> _Prompt_
Reproduce each of the entries that follow, exactly.

Dataset entries
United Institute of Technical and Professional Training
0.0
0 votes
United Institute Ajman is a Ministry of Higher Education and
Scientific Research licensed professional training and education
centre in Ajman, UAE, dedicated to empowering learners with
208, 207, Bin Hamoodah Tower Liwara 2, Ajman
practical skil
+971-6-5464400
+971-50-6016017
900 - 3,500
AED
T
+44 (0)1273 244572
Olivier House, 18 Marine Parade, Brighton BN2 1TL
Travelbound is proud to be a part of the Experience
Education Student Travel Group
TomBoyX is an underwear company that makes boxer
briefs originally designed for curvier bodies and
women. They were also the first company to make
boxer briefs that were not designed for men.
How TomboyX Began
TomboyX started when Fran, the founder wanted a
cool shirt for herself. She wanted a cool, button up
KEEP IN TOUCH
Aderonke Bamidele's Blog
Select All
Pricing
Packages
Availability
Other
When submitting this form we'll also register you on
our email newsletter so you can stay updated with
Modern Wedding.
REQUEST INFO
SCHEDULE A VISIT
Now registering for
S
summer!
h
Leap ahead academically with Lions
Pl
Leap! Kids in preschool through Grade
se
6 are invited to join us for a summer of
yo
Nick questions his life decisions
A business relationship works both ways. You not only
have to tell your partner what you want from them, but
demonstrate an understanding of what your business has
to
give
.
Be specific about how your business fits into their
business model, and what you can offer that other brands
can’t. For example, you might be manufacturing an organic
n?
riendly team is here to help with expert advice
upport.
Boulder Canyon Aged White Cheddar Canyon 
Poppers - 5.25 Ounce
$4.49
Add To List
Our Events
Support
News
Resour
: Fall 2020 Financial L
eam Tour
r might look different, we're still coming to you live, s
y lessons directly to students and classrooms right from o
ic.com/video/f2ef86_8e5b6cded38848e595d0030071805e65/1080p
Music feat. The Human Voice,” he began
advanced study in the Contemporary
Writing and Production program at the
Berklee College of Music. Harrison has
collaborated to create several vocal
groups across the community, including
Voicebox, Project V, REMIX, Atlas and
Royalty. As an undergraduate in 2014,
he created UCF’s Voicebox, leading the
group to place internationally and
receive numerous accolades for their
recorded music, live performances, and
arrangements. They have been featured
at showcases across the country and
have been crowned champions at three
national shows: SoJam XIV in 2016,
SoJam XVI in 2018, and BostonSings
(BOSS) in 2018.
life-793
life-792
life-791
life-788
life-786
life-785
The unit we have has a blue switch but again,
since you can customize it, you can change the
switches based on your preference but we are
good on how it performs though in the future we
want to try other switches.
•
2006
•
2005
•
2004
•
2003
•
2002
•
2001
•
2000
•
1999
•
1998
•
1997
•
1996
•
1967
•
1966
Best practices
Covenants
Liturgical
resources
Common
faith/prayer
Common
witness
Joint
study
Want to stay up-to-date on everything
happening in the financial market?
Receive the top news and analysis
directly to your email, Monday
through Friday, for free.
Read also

> _Solution for this problem_
United Institute of Technical and Professional Training
0.0
0 votes
United Institute Ajman is a Ministry of Higher Education and
Scientific Research licensed professional training and education
centre in Ajman, UAE, dedicated to empowering learners with
208, 207, Bin Hamoodah Tower Liwara 2, Ajman
practical skil
+971-6-5464400
+971-50-6016017
900 - 3,500
AED
T
+44 (0)1273 244572
Olivier House, 18 Marine Parade, Brighton BN2 1TL
Travelbound is proud to be a part of the Experience
Education Student Travel Group
TomBoyX is an underwear company that makes boxer
briefs originally designed for curvier bodies and
women. They were also the first company to make
boxer briefs that were not designed for men.
How TomboyX Began
TomboyX started when Fran, the founder wanted a
cool shirt for herself. She wanted a cool, button up
KEEP IN TOUCH
Aderonke Bamidele's Blog
Select All
Pricing
Packages
Availability
Other
When submitting this form we'll also register you on
our email newsletter so you can stay updated with
Modern Wedding.
REQUEST INFO
SCHEDULE A VISIT
Now registering for
S
summer!
h
Leap ahead academically with Lions
Pl
Leap! Kids in preschool through Grade
se
6 are invited to join us for a summer of
yo
Nick questions his life decisions
A business relationship works both ways. You not only
have to tell your partner what you want from them, but
demonstrate an understanding of what your business has
to
give
.
Be specific about how your business fits into their
business model, and what you can offer that other brands
can’t. For example, you might be manufacturing an organic
n?
riendly team is here to help with expert advice
upport.
Boulder Canyon Aged White Cheddar Canyon 
Poppers - 5.25 Ounce
$4.49
Add To List
Our Events
Support
News
Resour
: Fall 2020 Financial L
eam Tour
r might look different, we're still coming to you live, s
y lessons directly to students and classrooms right from o
ic.com/video/f2ef86_8e5b6cded38848e595d0030071805e65/1080p
Music feat. The Human Voice,” he began
advanced study in the Contemporary
Writing and Production program at the
Berklee College of Music. Harrison has
collaborated to create several vocal
groups across the community, including
Voicebox, Project V, REMIX, Atlas and
Royalty. As an undergraduate in 2014,
he created UCF’s Voicebox, leading the
group to place internationally and
receive numerous accolades for their
recorded music, live performances, and
arrangements. They have been featured
at showcases across the country and
have been crowned champions at three
national shows: SoJam XIV in 2016,
SoJam XVI in 2018, and BostonSings
(BOSS) in 2018.
life-793
life-792
life-791
life-788
life-786
life-785
The unit we have has a blue switch but again,
since you can customize it, you can change the
switches based on your preference but we are
good on how it performs though in the future we
want to try other switches.
•
2006
•
2005
•
2004
•
2003
•
2002
•
2001
•
2000
•
1999
•
1998
•
1997
•
1996
•
1967
•
1966
Best practices
Covenants
Liturgical
resources
Common
faith/prayer
Common
witness
Joint
study
Want to stay up-to-date on everything
happening in the financial market?
Receive the top news and analysis
directly to your email, Monday
through Friday, for free.
Read also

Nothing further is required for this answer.